**Work task:** Rewrite the lines starting at the one that has "прямого участия банковских" and ending with the one that has "rassrochku-v-moskve-bez-banka-udobnoe-reshenie.", putting "займодавцем" in place of "кредитором" and leaving everything else unchanged.
----------------
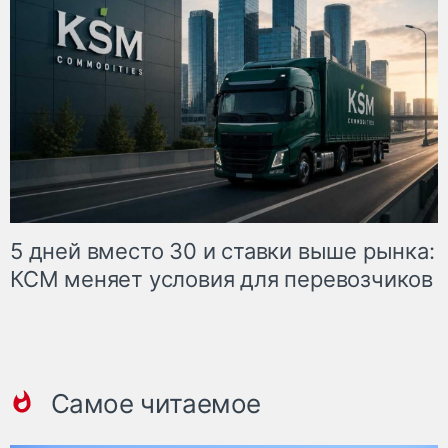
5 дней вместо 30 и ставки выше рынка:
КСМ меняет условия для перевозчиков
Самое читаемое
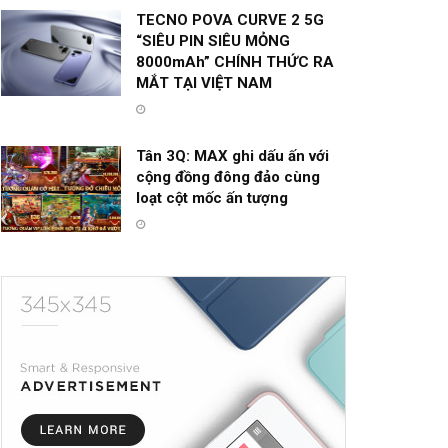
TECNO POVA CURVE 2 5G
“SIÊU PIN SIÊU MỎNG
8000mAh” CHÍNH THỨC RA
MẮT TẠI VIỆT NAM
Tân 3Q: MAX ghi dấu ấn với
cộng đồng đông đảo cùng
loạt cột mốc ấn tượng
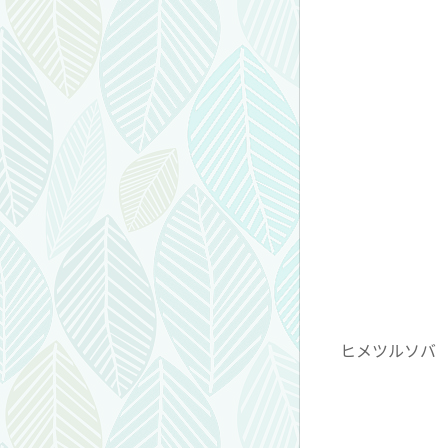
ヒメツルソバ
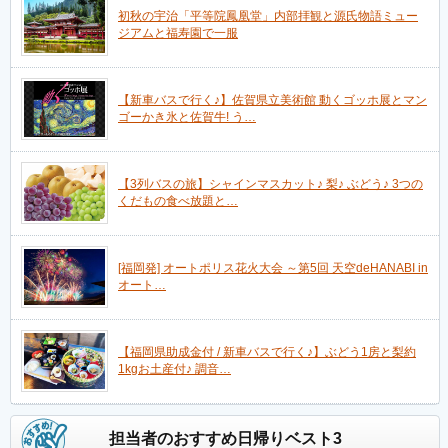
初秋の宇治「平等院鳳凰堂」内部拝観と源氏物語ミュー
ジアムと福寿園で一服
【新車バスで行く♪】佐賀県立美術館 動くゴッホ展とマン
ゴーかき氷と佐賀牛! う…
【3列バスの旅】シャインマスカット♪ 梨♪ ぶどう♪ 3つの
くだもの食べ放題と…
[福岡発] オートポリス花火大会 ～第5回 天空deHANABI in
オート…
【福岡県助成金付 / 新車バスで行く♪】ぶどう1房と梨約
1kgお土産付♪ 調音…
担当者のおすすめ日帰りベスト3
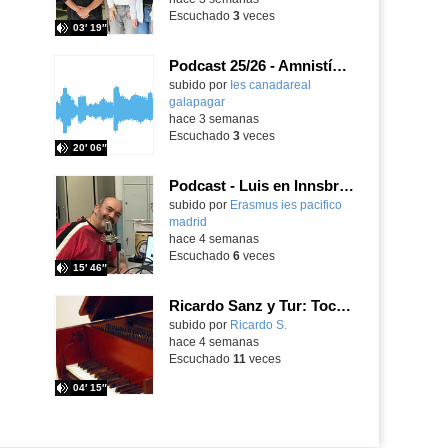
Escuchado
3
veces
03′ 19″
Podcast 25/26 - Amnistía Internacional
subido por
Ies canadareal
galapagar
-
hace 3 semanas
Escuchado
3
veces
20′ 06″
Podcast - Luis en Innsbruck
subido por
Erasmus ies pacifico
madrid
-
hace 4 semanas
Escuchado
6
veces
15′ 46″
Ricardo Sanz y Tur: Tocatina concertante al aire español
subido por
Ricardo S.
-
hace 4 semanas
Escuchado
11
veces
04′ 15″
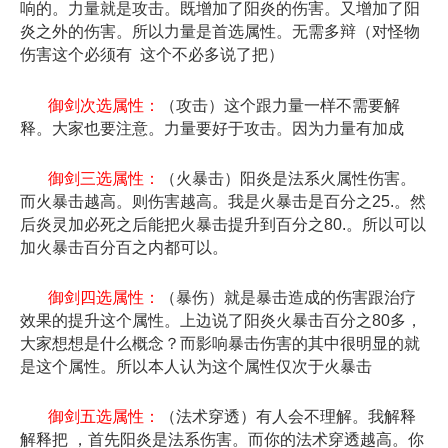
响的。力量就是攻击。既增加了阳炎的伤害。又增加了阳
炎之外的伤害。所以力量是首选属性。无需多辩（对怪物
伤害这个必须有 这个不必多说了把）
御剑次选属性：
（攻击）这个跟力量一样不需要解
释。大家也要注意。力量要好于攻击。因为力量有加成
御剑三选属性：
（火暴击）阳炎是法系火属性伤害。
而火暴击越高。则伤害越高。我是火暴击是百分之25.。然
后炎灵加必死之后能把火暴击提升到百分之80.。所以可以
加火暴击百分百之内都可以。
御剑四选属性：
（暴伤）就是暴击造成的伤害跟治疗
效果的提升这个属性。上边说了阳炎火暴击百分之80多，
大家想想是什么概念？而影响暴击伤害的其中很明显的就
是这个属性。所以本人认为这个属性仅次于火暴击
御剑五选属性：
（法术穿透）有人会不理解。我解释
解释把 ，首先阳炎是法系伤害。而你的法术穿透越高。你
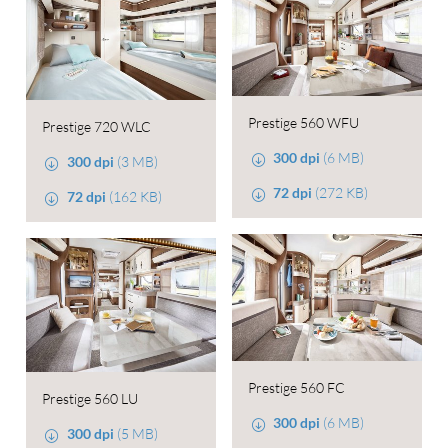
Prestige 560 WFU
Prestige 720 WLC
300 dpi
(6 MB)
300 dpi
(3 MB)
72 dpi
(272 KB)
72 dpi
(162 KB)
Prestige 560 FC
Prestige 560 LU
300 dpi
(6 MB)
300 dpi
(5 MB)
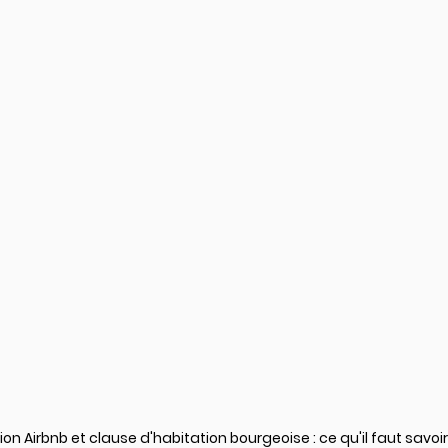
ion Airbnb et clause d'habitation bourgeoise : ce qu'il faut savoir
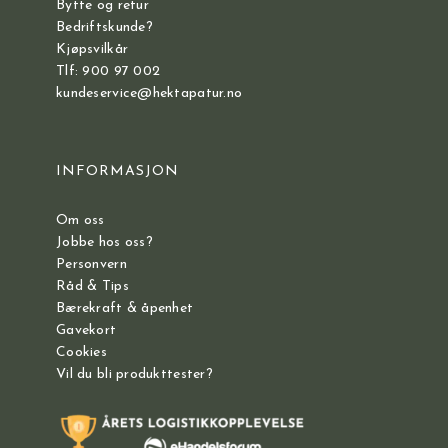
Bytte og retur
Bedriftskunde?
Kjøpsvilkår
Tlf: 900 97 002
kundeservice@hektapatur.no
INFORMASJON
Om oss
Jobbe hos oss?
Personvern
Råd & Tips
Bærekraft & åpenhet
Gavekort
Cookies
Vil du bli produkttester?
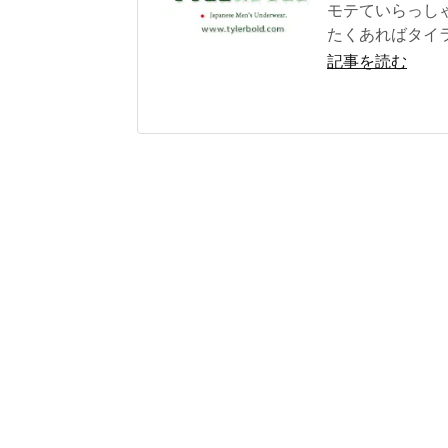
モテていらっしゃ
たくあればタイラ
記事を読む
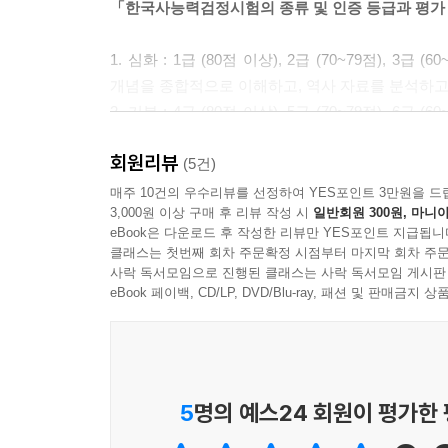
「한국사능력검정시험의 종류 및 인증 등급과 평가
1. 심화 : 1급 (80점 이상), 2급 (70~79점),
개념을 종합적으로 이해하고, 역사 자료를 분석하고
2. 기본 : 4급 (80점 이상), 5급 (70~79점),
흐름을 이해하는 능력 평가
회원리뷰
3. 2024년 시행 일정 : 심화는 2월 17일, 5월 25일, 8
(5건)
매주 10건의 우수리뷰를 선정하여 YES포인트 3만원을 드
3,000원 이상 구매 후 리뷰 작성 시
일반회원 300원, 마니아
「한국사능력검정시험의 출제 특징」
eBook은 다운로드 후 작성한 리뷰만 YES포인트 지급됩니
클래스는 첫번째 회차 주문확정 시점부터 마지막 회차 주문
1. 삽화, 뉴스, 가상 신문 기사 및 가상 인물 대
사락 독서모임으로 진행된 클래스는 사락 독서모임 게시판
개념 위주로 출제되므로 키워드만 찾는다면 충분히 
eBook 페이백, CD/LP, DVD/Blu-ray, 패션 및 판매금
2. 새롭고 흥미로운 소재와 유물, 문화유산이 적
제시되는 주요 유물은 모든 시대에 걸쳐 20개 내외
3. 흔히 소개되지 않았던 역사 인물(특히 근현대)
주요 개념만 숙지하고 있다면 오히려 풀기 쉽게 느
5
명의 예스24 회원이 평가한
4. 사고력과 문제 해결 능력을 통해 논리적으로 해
----------------
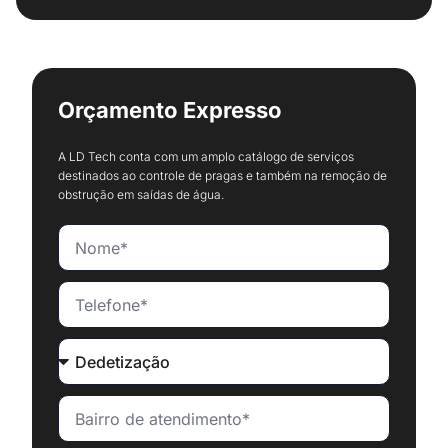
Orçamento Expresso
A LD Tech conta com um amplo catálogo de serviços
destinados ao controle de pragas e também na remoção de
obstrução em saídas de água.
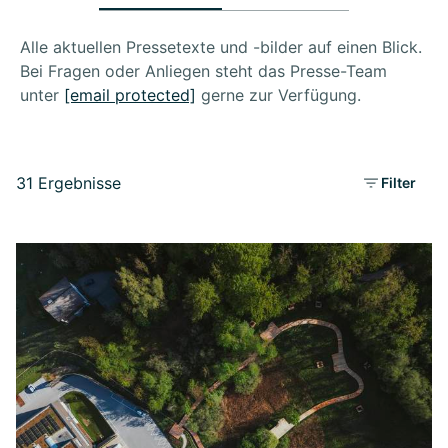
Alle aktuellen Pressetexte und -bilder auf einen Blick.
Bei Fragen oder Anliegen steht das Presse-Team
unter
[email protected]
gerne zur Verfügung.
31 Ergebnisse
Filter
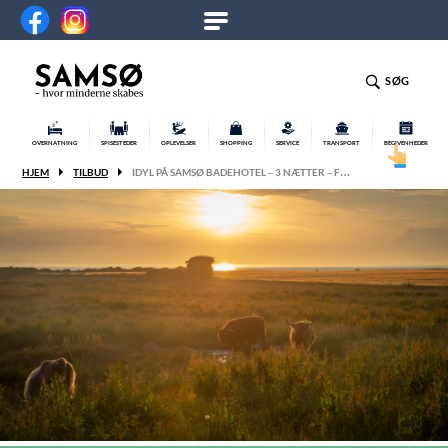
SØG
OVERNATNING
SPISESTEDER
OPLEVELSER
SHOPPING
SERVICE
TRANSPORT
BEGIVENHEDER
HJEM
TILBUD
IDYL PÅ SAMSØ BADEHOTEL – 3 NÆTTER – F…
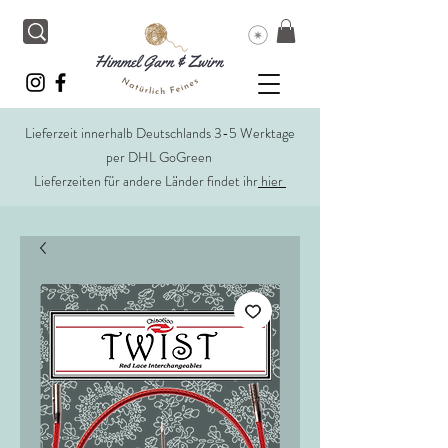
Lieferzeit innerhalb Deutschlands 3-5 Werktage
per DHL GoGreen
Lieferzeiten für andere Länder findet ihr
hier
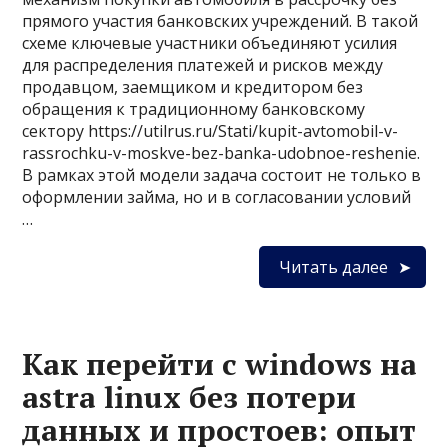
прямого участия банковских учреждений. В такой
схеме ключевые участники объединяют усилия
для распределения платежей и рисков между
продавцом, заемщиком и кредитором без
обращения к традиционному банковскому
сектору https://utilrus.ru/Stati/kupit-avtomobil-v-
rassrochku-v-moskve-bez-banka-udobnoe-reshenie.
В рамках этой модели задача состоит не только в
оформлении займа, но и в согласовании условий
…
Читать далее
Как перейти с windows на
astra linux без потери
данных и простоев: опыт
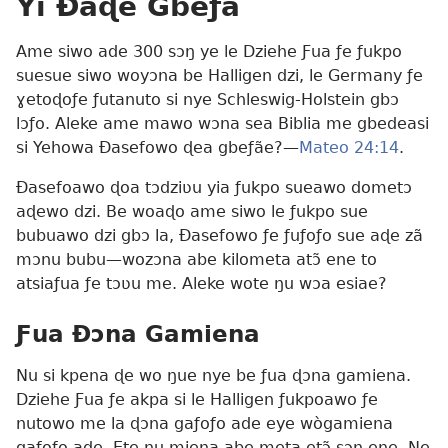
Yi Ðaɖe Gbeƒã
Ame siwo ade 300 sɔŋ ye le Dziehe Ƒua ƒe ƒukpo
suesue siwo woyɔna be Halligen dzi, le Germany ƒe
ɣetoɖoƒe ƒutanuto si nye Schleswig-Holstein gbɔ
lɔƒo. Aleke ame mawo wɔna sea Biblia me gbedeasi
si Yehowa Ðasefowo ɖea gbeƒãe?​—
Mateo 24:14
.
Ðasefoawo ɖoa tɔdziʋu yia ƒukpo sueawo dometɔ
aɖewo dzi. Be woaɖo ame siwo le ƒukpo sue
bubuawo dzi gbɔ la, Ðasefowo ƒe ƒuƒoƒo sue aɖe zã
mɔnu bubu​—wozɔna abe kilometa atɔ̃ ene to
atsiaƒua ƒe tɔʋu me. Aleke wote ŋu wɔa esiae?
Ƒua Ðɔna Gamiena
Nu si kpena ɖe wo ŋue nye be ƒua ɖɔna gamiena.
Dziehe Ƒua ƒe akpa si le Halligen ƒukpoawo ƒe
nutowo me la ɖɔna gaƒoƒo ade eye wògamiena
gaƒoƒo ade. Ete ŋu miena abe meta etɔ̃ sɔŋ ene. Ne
----------------
**Task output:**
прямого участия банковских учреждений. В такой
схеме ключевые участники объединяют усилия
для распределения платежей и рисков между
продавцом, заемщиком и займодавцем без
обращения к традиционному банковскому
сектору https://utilrus.ru/Stati/kupit-avtomobil-v-
rassrochku-v-moskve-bez-banka-udobnoe-reshenie.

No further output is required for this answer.